PROJECT SUMMARY
When programming a hearing aid, the amount of amplification necessary is adjusted to account for the
patient’s natural amount of external-ear amplification (EEA), provided by structures such as the pinna, concha,
and ear canal. Although two patients may exhibit identical, inner-ear hearing organ sensitivity (i.e. identical
severity of hearing loss indicated by their audiograms), their hearing aid amplification may be programmed
very differently, as their EEA can vary significantly depending on the unique shape and size of the external ear.
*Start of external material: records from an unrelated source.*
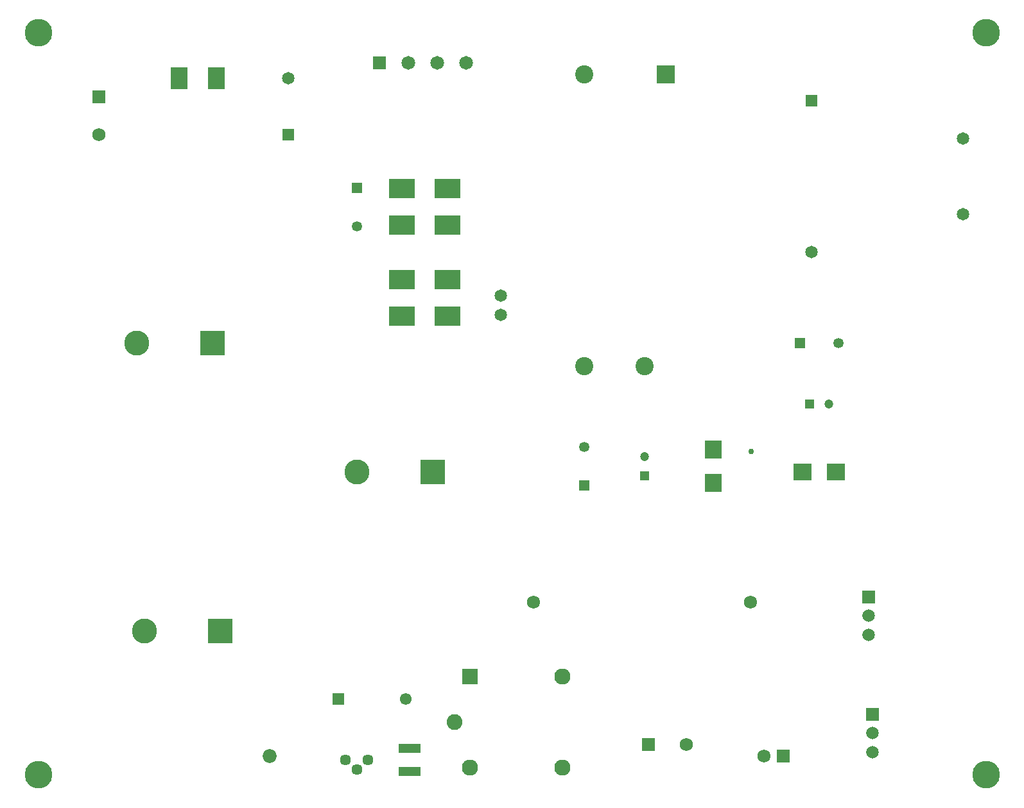
<source format=gts>
G04*
G04 #@! TF.GenerationSoftware,Altium Limited,Altium Designer,23.4.1 (23)*
G04*
G04 Layer_Color=8388736*
%FSLAX44Y44*%
%MOMM*%
G71*
G04*
G04 #@! TF.SameCoordinates,D707CC84-C655-447D-9D72-A261F95A4AE0*
G04*
G04*
G04 #@! TF.FilePolarity,Negative*
G04*
G01*
G75*
%ADD23R,2.3500X2.3000*%
%ADD24R,2.8500X1.3000*%
%ADD25R,3.4500X2.6000*%
%ADD26R,2.3000X2.9500*%
%ADD27R,2.3000X2.3500*%
%ADD28C,1.7250*%
%ADD29C,1.3500*%
%ADD30R,1.3500X1.3500*%
%ADD31C,3.3000*%
%ADD32R,3.3000X3.3000*%
%ADD33C,3.6500*%
%ADD34R,1.6500X1.6500*%
%ADD35C,1.6500*%
%ADD36R,1.2000X1.2000*%
%ADD37C,1.2000*%
%ADD38R,1.3500X1.3500*%
%ADD39R,1.8150X1.8150*%
%ADD40C,1.8150*%
%ADD41R,1.7500X1.7500*%
%ADD42C,1.7500*%
%ADD43C,1.6580*%
%ADD44R,1.6580X1.6580*%
%ADD45R,1.7250X1.7250*%
%ADD46R,1.7500X1.7500*%
%ADD47C,2.4000*%
%ADD48R,2.4000X2.4000*%
%ADD49R,1.6500X1.6500*%
%ADD50R,1.2000X1.2000*%
%ADD51R,2.1300X2.1300*%
%ADD52C,2.0850*%
%ADD53C,2.1300*%
%ADD54C,1.5500*%
%ADD55R,1.5500X1.5500*%
%ADD56C,1.4500*%
%ADD57C,0.7500*%
%ADD58C,1.8450*%
D23*
X1038000Y430000D02*
D03*
X1082000D02*
D03*
D24*
X520000Y65000D02*
D03*
Y35000D02*
D03*
D25*
X570000Y636000D02*
D03*
Y684000D02*
D03*
X510000Y684000D02*
D03*
Y636000D02*
D03*
X570000Y804000D02*
D03*
Y756000D02*
D03*
X510000Y756000D02*
D03*
Y804000D02*
D03*
D26*
X264550Y950000D02*
D03*
X215450D02*
D03*
D27*
X920000Y459500D02*
D03*
Y415500D02*
D03*
D28*
X683000Y258000D02*
D03*
X969000D02*
D03*
X987500Y54750D02*
D03*
D29*
X750000Y462900D02*
D03*
X1085400Y600000D02*
D03*
X450000Y754600D02*
D03*
D30*
X750000Y412100D02*
D03*
X450000Y805400D02*
D03*
D31*
X170000Y220000D02*
D03*
X160000Y600000D02*
D03*
X450000Y430000D02*
D03*
D32*
X270000Y220000D02*
D03*
X260000Y600000D02*
D03*
X550000Y430000D02*
D03*
D33*
X30000Y1010000D02*
D03*
Y30000D02*
D03*
X1280000D02*
D03*
Y1010000D02*
D03*
D34*
X1050000Y920000D02*
D03*
D35*
Y720000D02*
D03*
X1250000Y770000D02*
D03*
Y870000D02*
D03*
X640002Y637298D02*
D03*
Y662698D02*
D03*
X360000Y950000D02*
D03*
D36*
X1047500Y520000D02*
D03*
D37*
X1072500D02*
D03*
X830000Y450000D02*
D03*
D38*
X1034600Y600000D02*
D03*
D39*
X480000Y970000D02*
D03*
D40*
X518100D02*
D03*
X556200D02*
D03*
X594300D02*
D03*
D41*
X835000Y70000D02*
D03*
D42*
X885000D02*
D03*
X110000Y875000D02*
D03*
D43*
X1130000Y60000D02*
D03*
Y85000D02*
D03*
X1125250Y215000D02*
D03*
Y240000D02*
D03*
D44*
X1130000Y110000D02*
D03*
X1125250Y265000D02*
D03*
D45*
X1012500Y54750D02*
D03*
D46*
X110000Y925000D02*
D03*
D47*
X830000Y570000D02*
D03*
X750000D02*
D03*
Y955000D02*
D03*
D48*
X857500D02*
D03*
D49*
X360000Y875000D02*
D03*
D50*
X830000Y425000D02*
D03*
D51*
X599000Y160000D02*
D03*
D52*
X579000Y100000D02*
D03*
D53*
X599000Y40000D02*
D03*
X721000D02*
D03*
Y160000D02*
D03*
D54*
X514400Y130000D02*
D03*
D55*
X425600D02*
D03*
D56*
X435150Y50000D02*
D03*
X450000Y37300D02*
D03*
X464850Y50000D02*
D03*
D57*
X970000Y457500D02*
D03*
D58*
X335000Y55000D02*
D03*
M02*

</source>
For example, smaller patients have smaller earcanals and exhibit higher EEA, because sound pressure level
increases as the space in which it resides decreases; thus, these patients require less hearing aid
amplification. Although norms exist for average-EEA in individuals age 1mo - adulthood (defined as >15 yr),
the best practice guideline is for audiologists to directly measure their patient’s individual EEA using
specialized probe-microphone equipment. Despite this gold-standard measurement method, 60-80% of
audiologists still use an automated, average-EEA estimate when programming hearing aid amplification,
because it saves time and money, even though it can yield amplification errors up to 20 dB. This significant
amount of error is likely to result in either poor audibility from under-amplification, or noise-induced hearing
injury from over-amplification, in addition to considerable dissatisfaction with the hearing aid. A major source of
error in the current, average-EEA predictions is that they are based on chronological age, around which there
is high variability in human body size (including the size and shape of the external-ear responsible) at
all stages of pediatric development, and in fully grown adulthood. Therefore, we believe that predictions
of average-EEA could be improved by using body height as the proxy measurement of EEA, instead of body
age. Updated and improved average-EEA predictions should be used in automated hearing aid programming
in both audiologist-fit hearing-aids and over-the-counter hearing aids, in order to reduce major amplification
errors, thereby improving hearing aid safety and audibility. We will test the hypotheses that 1) average
real-ear-to-coupler difference measurement predictions (a type of EEA measurement for hearing aids coupled
to earmolds) based on body height will yield statistically significant and clinically relevant accuracy
improvement over the current predictions based on body age, and 2) real-ear-unaided-gain (a type of EEA
measurement for hearing aids coupled to receiver wires and perforated domes) and body height will exhibit a
statistically significant correlation, thereby establishing new, normative data for use in open-fit hearing aid
programming. These analyses will be conducted in two cohorts; Specific Aim 1 will test these hypotheses in
the adult cohort (> 18 yr); body height, age, pinna size, and EEA will be analyzed cross-sectionally. Specific
Aim 2 will test these hypotheses in a pediatric/adolescent cohort (3 mo-15 yr); age, body height, pinna size, ear
canal size, and EEA will be analyzed using an accelerated, 4 yr longitudinal design.